Si les retraites sont aujourd’hui en danger, c’est à cause du doute que les gouvernements et les employeurs ont délibérément créé quant à la capacité du système à garantir le niveau des retraites sur le long terme. Deux jeunes sur trois estiment qu’ils ne bénéficieront pas d’une pension suffisante à l’âge de la retraite. Il était clair que l’élection présidentielle de 2027 devait être marquée par le retour de ce débat sur les retraites. Mais maintenant, il est avancé pour cause de dissolution. Elle s’apprête à devenir la pierre de touche d’une réelle volonté de changement.
La Macronie s’efforce de démontrer la pertinence de sa réforme rejetée par une majorité de la population. Du côté du Rassemblement national, c’est le plus gros flou. Présentée depuis de longs mois par ses dirigeants comme un enjeu essentiel, la question des retraites semble être reportée à plus tard. Seul le Nouveau Front populaire en fait une priorité, à commencer par revenir à la logique d’allongement de la durée de cotisation qui est la matrice de toutes les réformes imposées depuis 30 ans et qui fait que la retraite devient pour une majorité de salariés un horizon inaccessible.
Profitant de la crise et des difficultés des États à se financer, les marchés financiers ont exigé un peu partout un déclin des systèmes sociaux solidaires. La France n’échappe pas à cette pression. Il y a autre chose à faire que d’y céder. Il ne s’agit pas de nier les besoins de financement, ce qui serait stupide : le nombre de retraités aura bientôt doublé. Si l’on veut maintenir le niveau des retraites, il faudra augmenter les ressources collectives allouées au financement des retraites. Ce n’est en aucun cas impossible. En trente ans, la part des ressources consacrées au financement des retraites dans la richesse nationale est passée de 6 % à 12 %. Il faudrait atteindre 16 à 18 % dans les 20 prochaines années avant que ce niveau ne se stabilise ensuite. La marche est haute mais pas inaccessible. La difficulté est moins technique que politique.

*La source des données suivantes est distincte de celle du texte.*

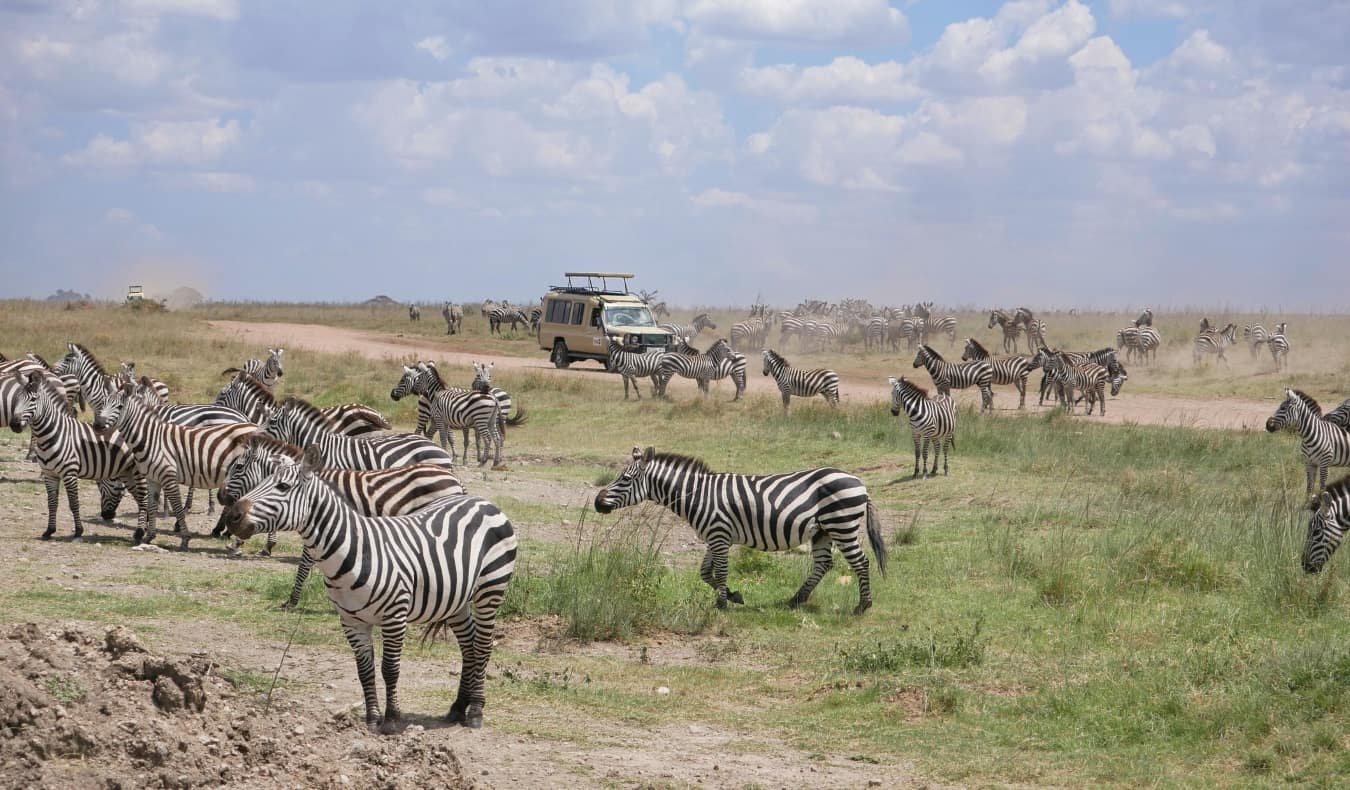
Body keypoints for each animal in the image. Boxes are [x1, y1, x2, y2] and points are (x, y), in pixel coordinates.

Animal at [0, 372, 148, 540]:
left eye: (33, 399)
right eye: (17, 398)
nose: (14, 424)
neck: (52, 434)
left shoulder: (69, 473)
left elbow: (73, 503)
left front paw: (78, 531)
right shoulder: (49, 474)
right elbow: (52, 503)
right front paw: (49, 530)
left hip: (138, 471)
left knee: (144, 498)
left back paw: (140, 532)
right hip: (126, 471)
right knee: (139, 497)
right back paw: (145, 529)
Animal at [92, 378, 257, 545]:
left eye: (119, 407)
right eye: (102, 404)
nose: (97, 425)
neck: (150, 438)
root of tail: (249, 421)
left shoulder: (167, 475)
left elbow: (174, 506)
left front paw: (183, 537)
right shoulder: (152, 478)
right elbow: (152, 505)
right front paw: (149, 535)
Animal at [221, 445, 515, 729]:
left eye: (283, 487)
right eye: (263, 481)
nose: (232, 516)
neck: (354, 550)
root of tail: (480, 500)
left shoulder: (395, 615)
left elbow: (390, 668)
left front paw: (392, 719)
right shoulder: (351, 620)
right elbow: (364, 670)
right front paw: (372, 718)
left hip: (490, 589)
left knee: (483, 645)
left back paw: (475, 711)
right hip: (456, 598)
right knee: (469, 645)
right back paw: (457, 707)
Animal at [591, 445, 885, 613]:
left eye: (625, 479)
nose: (596, 502)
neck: (697, 495)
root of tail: (859, 482)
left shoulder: (720, 535)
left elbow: (720, 572)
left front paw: (722, 604)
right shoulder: (714, 537)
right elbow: (705, 573)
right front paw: (734, 596)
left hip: (842, 524)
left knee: (861, 562)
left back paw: (863, 605)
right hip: (822, 530)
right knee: (824, 564)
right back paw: (796, 600)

Il est également essentiel de changer notre façon de considérer la retraite. Les retraités ne sont pas d’abord un coût mais plutôt une catégorie désormais indispensable, répondant à de nombreux besoins, assurant d’importantes fonctions sociales : vie associative, démocratie locale, aide intra-familiale qui n’existerait pas sans l’implication des seniors. Malheureusement ces contributions ne sont intégrées ni dans le montant du PIB ni dans l’évaluation des échanges intergénérationnels. Ne sont-ils pas pour autant une source de richesse et des éléments d’un nouveau type de développement ?
Troisièmement, il est urgent de réfléchir aux conditions d’intégration des jeunes dans le pacte intergénérationnel. Comment ces derniers peuvent-ils être parties prenantes d’un système dans lequel ils ne peuvent entrer que tardivement ? Comment peuvent-ils croire au système quand on leur explique que l’horizon s’éloigne forcément et que leur situation sera de moins en moins favorable ? Comment peuvent-ils espérer une plus grande liberté de choix dans leur parcours de vie, si à terme le système de retraite leur est inaccessible ?

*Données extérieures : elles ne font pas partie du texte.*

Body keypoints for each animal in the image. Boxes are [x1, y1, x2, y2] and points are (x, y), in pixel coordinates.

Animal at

Enfin, il faut rétablir l’égalité des catégories sociales en matière de retraite. Il s’agit avant tout de reconnaître que l’espérance de vie des retraités est bien plus courte que celle des cadres supérieurs et des professions libérales et qu’elle progresse plus lentement. Petites retraites, espérance de vie plus courte, mauvaise santé, tout cela s’additionne et justifie de mettre fin à une injustice insupportable que seul le MEDEF ose encore justifier.

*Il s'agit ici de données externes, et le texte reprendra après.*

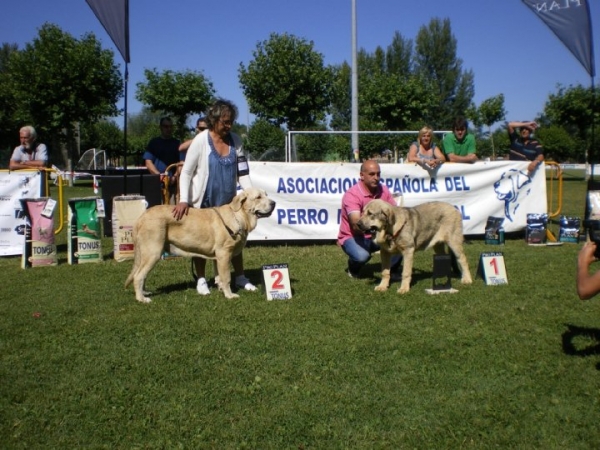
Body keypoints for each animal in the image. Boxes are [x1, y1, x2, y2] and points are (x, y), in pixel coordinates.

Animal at [127, 186, 278, 302]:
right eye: (258, 197)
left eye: (266, 195)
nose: (274, 203)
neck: (238, 216)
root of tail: (141, 217)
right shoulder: (224, 254)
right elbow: (226, 277)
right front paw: (229, 295)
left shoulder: (218, 257)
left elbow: (219, 276)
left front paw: (221, 290)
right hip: (153, 252)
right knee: (138, 276)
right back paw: (142, 299)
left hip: (145, 254)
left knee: (140, 274)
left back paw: (144, 292)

La réforme des retraites est essentielle. Une réforme non pas pour réduire les droits, comme le réclament les financiers, mais au contraire pour mieux assurer l’avenir. S’il y a un problème de financement, il n’y a cependant pas de fatalité au « déficit de retraite » qui s’avère être avant tout une construction idéologique. Face à la perspective d’une baisse des retraites, on peut s’opposer au projet d’une « maison commune des systèmes de retraite » qui garantirait au contraire un socle commun de droits de haut niveau et de possibilités de choix individuels. plus étendu.